I had to read it like 5 times and yeah I see what he’s saying but I don’t see how people can think that’s true
I think he’s a pretty introspective deep person and really uses hypotheticals to view the outside world
I’m just not interested in looking at the world that way
I mean he tries to say a business is a figment of our imagination
but it has strong explnatory power
Or at least the identity of the business
I think it had terrible explanatory power because I can barley understand it
You have to keep looking beyond things
Maybe one day in voice chat you can try and explain it to me
I’d much rather hear you talk about it then some guy that calls human “sapiens” instead of just calling them humans or people
this anthropological method of evaluation is what lets anthropologiest make the connections and predictions they do.
He is a historian, and has studied history. and he is analyzing the organization of human social and cultural relations, institutions, social conflicts, etc.
Just like any scientist who study chimp behavior he is using the scientifc name
He doesn’t have to though
It was either Richard Feynman or Einstein that said if you can’t explain you’re idea simply then you don’t understand what you’re talking about
bro lmfao
It’s just something that bothers me. Didn’t mean to vent lol
But yeah I guess it’s to complicated of an idea for me to grasp
That is a simple explination
But there’s no proof behind it
It’s just him saying it
Religion is based around god justice is based around merit
yea this is not a claim in reality
i cannot test the concept of amyth
or justice
I have no physical evidance of myths or absterct concepts
Obviously and that’s why I think it’s a weak idea
Concepts
First published Mon Nov 7, 2005; substantive revision Mon Jun 17, 2019
Concepts are the building blocks of thoughts. Consequently, they are crucial to such psychological processes as categorization, inference, memory, learning, and decision-making.

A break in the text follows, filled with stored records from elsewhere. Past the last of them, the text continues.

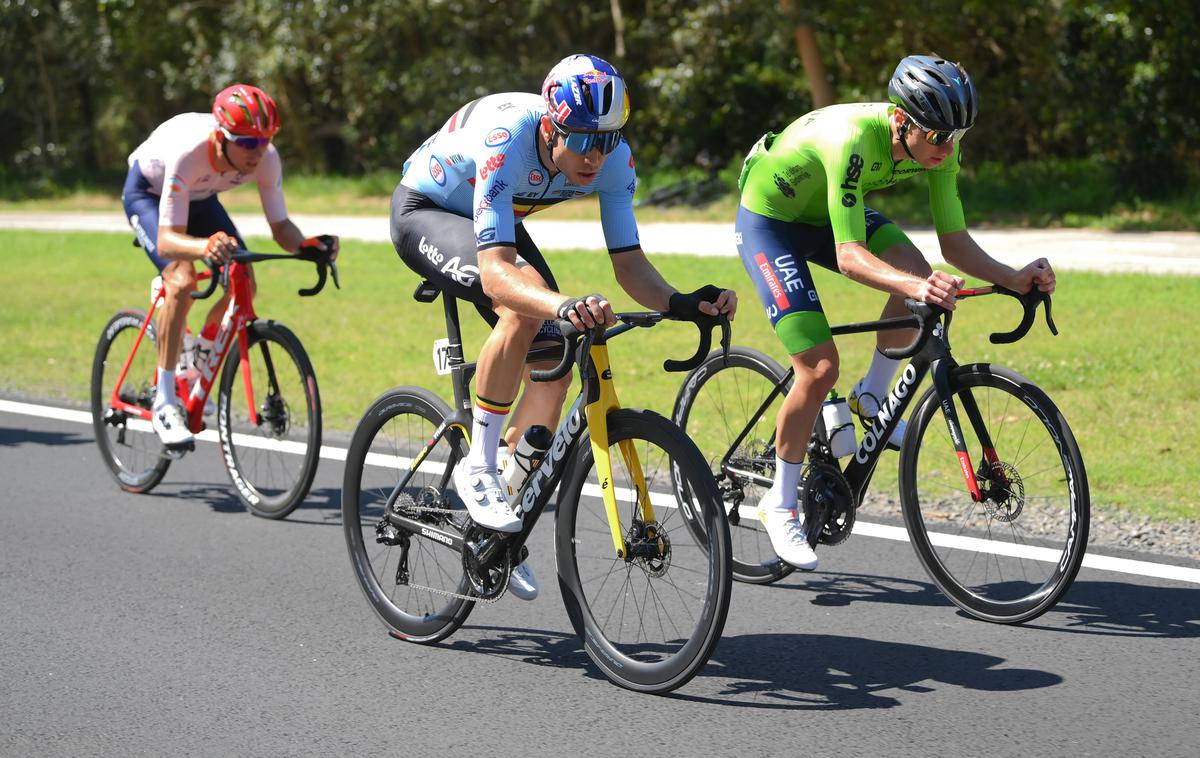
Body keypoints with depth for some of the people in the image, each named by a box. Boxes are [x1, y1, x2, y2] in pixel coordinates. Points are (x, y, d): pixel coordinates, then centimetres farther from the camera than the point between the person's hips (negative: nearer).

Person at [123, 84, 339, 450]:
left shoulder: (266, 158, -29)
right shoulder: (188, 152, -42)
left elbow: (280, 227, -21)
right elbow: (167, 240, -45)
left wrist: (305, 244, -43)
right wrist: (205, 246, -66)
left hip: (198, 197, 5)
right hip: (148, 192, -5)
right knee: (182, 280, -28)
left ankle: (201, 358, 18)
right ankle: (164, 402, -19)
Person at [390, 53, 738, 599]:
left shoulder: (613, 158, -24)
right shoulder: (505, 141, -41)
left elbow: (628, 262, -22)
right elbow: (496, 271, -48)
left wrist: (680, 303, -41)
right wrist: (564, 305, -65)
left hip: (495, 220, 6)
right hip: (423, 212, -6)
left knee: (552, 369, -5)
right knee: (525, 304, -34)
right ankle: (477, 469, -18)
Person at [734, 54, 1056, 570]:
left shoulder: (937, 147, -17)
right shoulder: (854, 140, -38)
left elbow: (955, 242, -12)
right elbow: (850, 256, -42)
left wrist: (1013, 278, -28)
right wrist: (913, 288, -58)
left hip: (824, 212, 6)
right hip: (767, 219, -6)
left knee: (918, 275, -22)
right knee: (820, 367, -16)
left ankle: (871, 397, 3)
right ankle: (780, 504, 3)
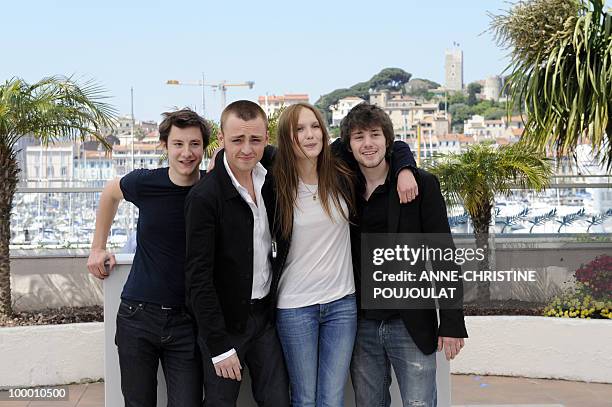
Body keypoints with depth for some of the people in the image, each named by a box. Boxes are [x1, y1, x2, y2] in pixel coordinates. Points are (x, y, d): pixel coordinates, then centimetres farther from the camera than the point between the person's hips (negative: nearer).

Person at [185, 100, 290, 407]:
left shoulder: (270, 180, 0)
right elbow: (199, 278, -18)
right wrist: (219, 345, -18)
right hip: (225, 321, -5)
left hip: (265, 314, 5)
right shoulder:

@T2the2ndpowr I think this will help understand what I'm saying. Justice is a concept, and anthropologically we can catagotize it within the concept myths.
This is the language, that makes anthropological conversations possible.
I mean yeah that is true. Laws and justice are most definetley a concept i think everyone agrees with that. But saying that justice is some myth in the same sense that religion is is just crazy
I mean it's not real... Right? It's fictcious.. so myth is the superordinate concept of Justice. Or in other words justice is subordinate to myth.
And all of these fall under the concept, of concepts. And this is where there is much debate over what are concepts to begin with.